Problems to solve:
1 > According to the text on corporate newsrooms, why does Anthropic treat doing something genuinely distinctive as necessary?
2 > In the text on corporate newsrooms, restate the part from "While much of" up to and including "for some time.", substituting "exception" for "outlier".
3 > List every company that the text on corporate newsrooms names as publishing stories or editorial-style work in its newsroom or similar space.

Document passage:
What Anthropic, Amazon, and Apple are changing about the corporate newsroom

Something interesting is happening in corporate comms, and big tech is leading the way.

Headshot of Karen Robinson

Storytelling is firmly back on the agenda. You can see it in hiring patterns, in conversations on LinkedIn and X, and in the growing number of high-paid editorial roles across tech giants and other large companies.

But more importantly, you can see it in the work itself.

Anthropic’s recent feature on what 81,000 people want from AI is a good example. Rather than publishing a report or blog post, the company created an interactive story with animated visuals drawn from the playbook of leading data storytelling teams.

While much of the coverage has focused on the methodology — using AI to both collect and synthesise the data — the format of the report is a key part of the innovation. It turns a messy mass of quotes and data into something tactile you genuinely want to spend time with.

Anthropic, more than most, understands that as AI accelerates the blandification of content, standing out means doing something genuinely distinctive.

Anthropic is doing it well, but it’s not an outlier.

Amazon has been building a library of stories on its Amazon News site, Apple publishes Newsroom articles that read like editorial features, and Airbnb, Google and Microsoft have been playing in the space for some time.

This points to a broader shift: the corporate newsroom is becoming a place to publish flagship stories alongside routine updates.

From updates to stories

Corporate newsrooms have traditionally been used to publish day-to-day news and announcements.

That still exists. But some companies now use the same space to publish more substantial work.

This shift requires different inputs. Brands are hiring senior narrative leadership to shape how they communicate, and outputs like Anthropic's interactive feature reflect that investment.

This isn’t a new conversation

There has already been a lot of discussion about this shift.

Most of it focuses on hiring. The rise of storyteller roles and the salaries attached to them has been widely shared. Mentions of storytelling in U.S. LinkedIn job postings roughly doubled in 2025, reaching about 50,000 roles in marketing and more than 20,000 in media and communications. But that’s only part of the picture.

Extracted data:
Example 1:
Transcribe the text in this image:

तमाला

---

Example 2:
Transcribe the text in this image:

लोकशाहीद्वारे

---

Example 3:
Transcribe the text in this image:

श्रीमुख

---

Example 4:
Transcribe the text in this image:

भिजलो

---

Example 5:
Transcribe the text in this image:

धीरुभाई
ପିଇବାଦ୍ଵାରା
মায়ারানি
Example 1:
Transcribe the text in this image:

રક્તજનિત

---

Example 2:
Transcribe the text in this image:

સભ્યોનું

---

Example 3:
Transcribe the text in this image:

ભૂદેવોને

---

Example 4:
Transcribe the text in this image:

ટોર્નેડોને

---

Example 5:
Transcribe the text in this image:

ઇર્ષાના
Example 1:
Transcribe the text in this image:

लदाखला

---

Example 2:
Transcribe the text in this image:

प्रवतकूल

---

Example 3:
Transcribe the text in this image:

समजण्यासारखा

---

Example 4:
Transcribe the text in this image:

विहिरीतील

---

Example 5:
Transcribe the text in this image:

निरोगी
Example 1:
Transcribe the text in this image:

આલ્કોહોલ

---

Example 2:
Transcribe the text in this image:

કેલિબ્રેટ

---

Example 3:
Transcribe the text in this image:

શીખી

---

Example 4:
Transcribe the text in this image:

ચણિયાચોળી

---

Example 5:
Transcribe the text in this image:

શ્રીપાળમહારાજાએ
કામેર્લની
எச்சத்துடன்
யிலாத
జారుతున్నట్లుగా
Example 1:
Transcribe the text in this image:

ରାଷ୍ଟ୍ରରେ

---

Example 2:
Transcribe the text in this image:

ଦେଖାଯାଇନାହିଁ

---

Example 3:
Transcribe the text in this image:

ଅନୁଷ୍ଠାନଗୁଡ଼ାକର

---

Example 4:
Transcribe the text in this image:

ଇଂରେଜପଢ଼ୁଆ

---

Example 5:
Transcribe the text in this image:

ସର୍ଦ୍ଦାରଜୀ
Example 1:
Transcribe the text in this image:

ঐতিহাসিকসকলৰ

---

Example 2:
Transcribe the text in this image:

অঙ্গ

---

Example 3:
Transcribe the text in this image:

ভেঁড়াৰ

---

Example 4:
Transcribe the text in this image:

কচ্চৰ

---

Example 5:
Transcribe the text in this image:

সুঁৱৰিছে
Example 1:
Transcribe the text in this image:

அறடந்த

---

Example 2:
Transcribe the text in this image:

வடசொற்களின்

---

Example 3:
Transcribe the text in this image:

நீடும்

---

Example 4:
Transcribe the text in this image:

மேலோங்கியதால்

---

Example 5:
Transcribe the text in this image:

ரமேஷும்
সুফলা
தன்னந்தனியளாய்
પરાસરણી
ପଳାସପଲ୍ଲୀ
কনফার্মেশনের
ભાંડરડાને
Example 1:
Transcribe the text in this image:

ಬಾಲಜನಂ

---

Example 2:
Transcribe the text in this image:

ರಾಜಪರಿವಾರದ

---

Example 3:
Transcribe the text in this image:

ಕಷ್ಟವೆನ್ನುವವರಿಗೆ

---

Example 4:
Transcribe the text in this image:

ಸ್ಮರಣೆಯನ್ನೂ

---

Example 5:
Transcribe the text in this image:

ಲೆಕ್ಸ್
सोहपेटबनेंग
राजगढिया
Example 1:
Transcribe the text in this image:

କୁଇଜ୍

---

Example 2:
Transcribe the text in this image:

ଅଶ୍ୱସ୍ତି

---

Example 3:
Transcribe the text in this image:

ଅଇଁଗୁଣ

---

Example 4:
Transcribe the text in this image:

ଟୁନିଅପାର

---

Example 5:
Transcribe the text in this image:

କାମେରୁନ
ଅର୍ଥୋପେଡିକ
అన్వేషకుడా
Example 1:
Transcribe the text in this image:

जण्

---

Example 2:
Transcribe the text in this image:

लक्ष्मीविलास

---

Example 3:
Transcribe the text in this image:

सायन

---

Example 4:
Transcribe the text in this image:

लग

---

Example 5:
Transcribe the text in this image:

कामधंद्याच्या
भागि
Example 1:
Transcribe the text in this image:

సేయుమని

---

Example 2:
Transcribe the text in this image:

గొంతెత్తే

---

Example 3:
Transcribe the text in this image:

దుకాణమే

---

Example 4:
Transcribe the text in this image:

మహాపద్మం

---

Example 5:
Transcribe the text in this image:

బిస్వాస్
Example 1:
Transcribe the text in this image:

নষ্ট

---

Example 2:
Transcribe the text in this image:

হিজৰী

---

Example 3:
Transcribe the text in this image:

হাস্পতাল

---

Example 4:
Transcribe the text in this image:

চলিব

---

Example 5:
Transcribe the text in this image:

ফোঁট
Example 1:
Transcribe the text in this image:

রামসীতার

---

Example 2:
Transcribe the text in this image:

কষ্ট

Solutions below:
1 > As AI accelerates the blandification of content, doing something genuinely distinctive is what it takes to stand out.

2 >
While much of the coverage has focused on the methodology — using AI to both collect and synthesise the data — the format of the report is a key part of the innovation. It turns a messy mass of quotes and data into something tactile you genuinely want to spend time with.

Anthropic, more than most, understands that as AI accelerates the blandification of content, standing out means doing something genuinely distinctive.

Anthropic is doing it well, but it’s not an exception.

Amazon has been building a library of stories on its Amazon News site, Apple publishes Newsroom articles that read like editorial features, and Airbnb, Google and Microsoft have been playing in the space for some time.

3 > Anthropic, Amazon, Apple, Airbnb, Google, Microsoft